Top of Collected data

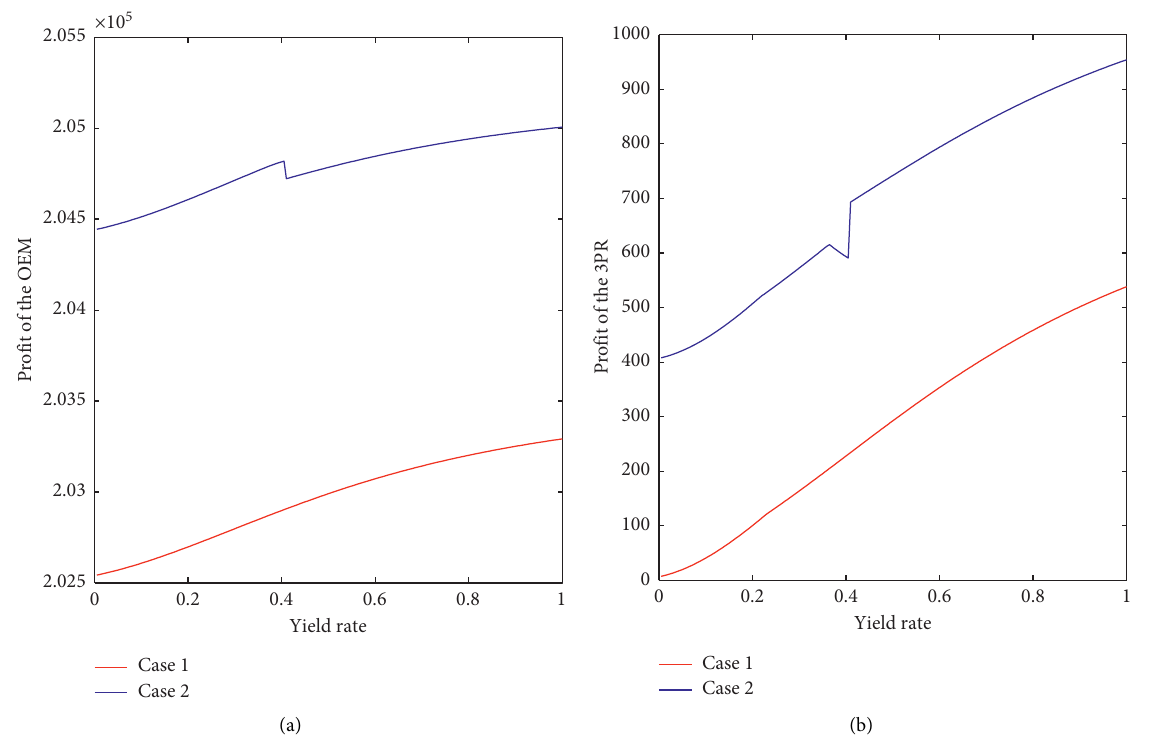
Figure 5: Profit of (a) the OEM and (b) the TPR vs. yield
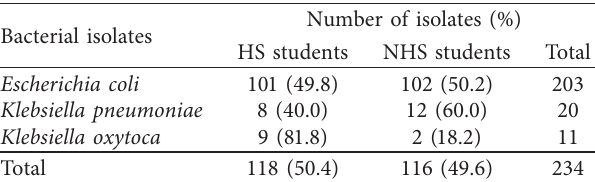
Table 1: Distribution of E. coli and Klebsiella species among HS and NHS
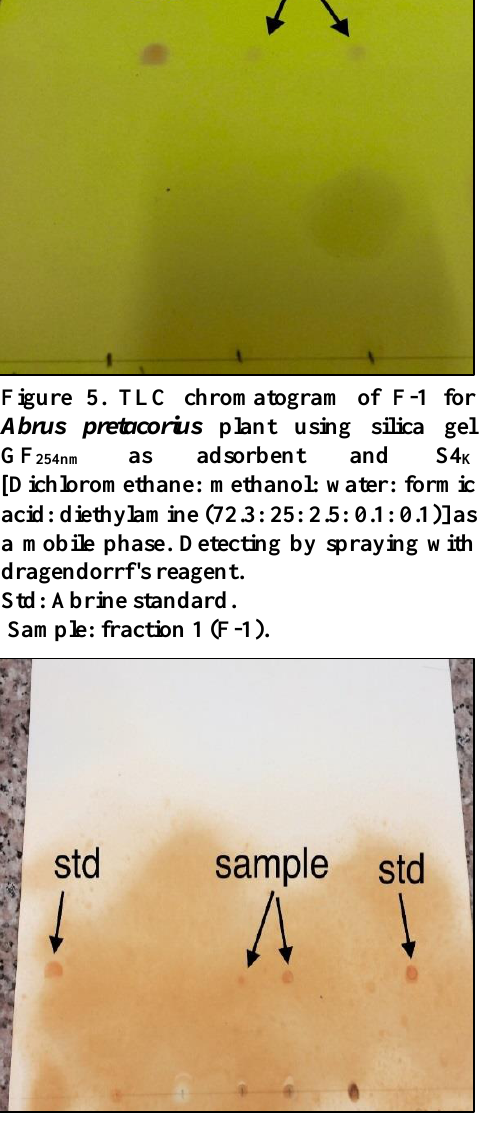
Figure 6. TLC chromatogram of (F-1) for Abrus pretacorius plant using silica gel GF 254nm as adsorbent and S5 K [Toluene: ethyl acetate: diethyl amine (70: 20: 10)] as a mobile phase. Detecting by spraying with dragendorrf's reagent. Std: Abrine standard.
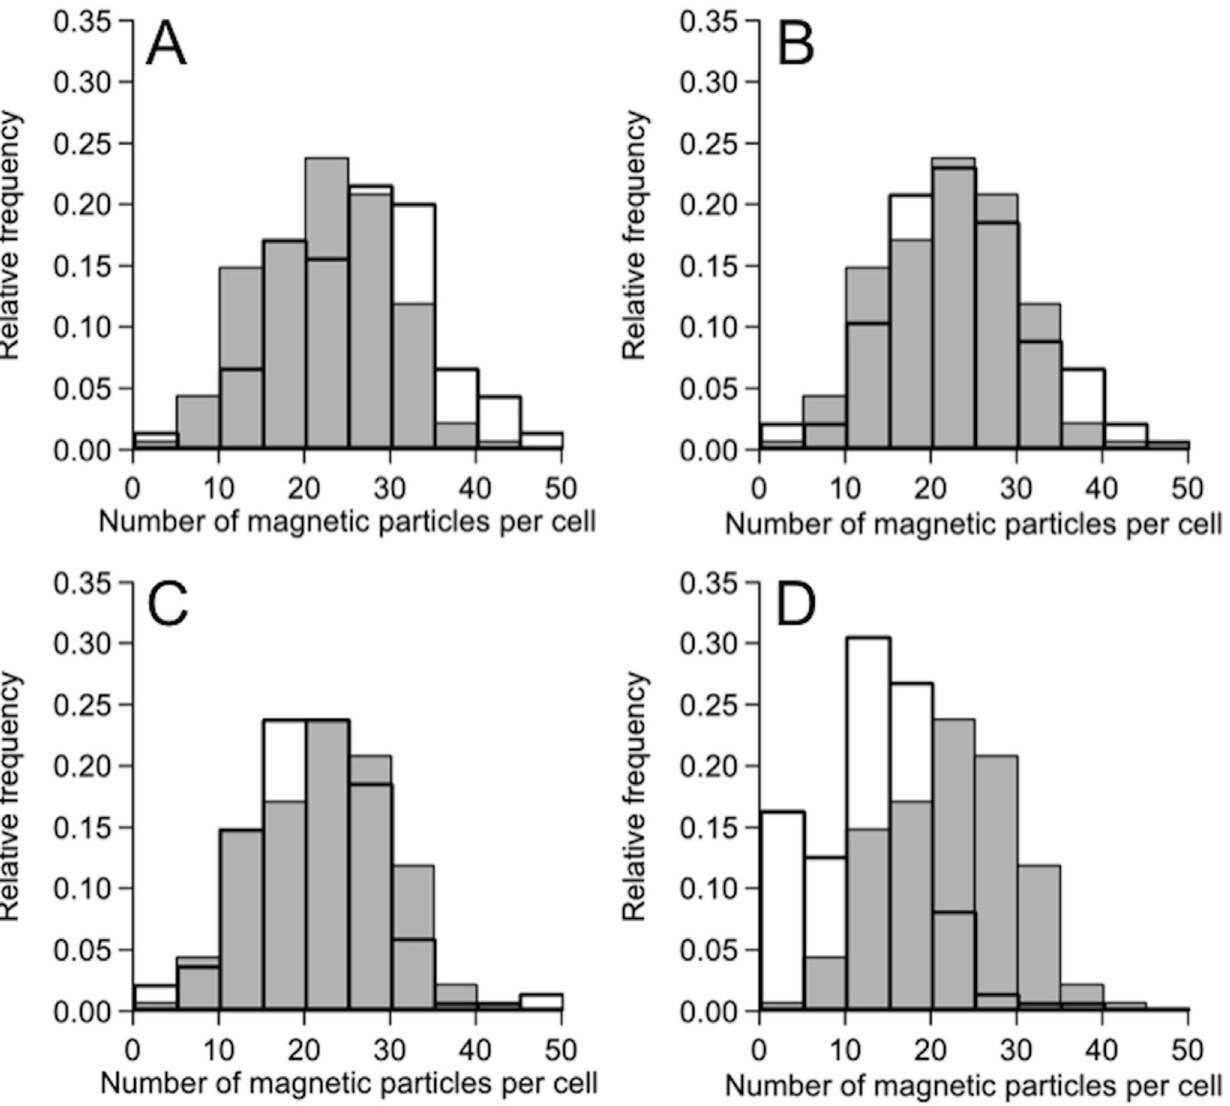
Fig 3. Distribution of the number of magnetosomes in each cell grown in the culture medium containing PEGs. (A), (B), (C), (D) Magnetosomes synthesized in the presence of 0.5% PEG200, 0.5% PEG6,000, 0.5% PEG20,000, and 0.5% PEG500,000. The histograms represent the number distributions of magnetosomes in the absence (gray bars) and presence (solid bars) of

Bottom of Collected data

_What is needed:_ Drop the pictures; repeat the listing above exactly.

_Expected output:_
Figure 5: Profit of (a) the OEM and (b) the TPR vs. yield
Table 1: Distribution of E. coli and Klebsiella species among HS and NHS
Figure 6. TLC chromatogram of (F-1) for Abrus pretacorius plant using silica gel GF 254nm as adsorbent and S5 K [Toluene: ethyl acetate: diethyl amine (70: 20: 10)] as a mobile phase. Detecting by spraying with dragendorrf's reagent. Std: Abrine standard.
Fig 3. Distribution of the number of magnetosomes in each cell grown in the culture medium containing PEGs. (A), (B), (C), (D) Magnetosomes synthesized in the presence of 0.5% PEG200, 0.5% PEG6,000, 0.5% PEG20,000, and 0.5% PEG500,000. The histograms represent the number distributions of magnetosomes in the absence (gray bars) and presence (solid bars) of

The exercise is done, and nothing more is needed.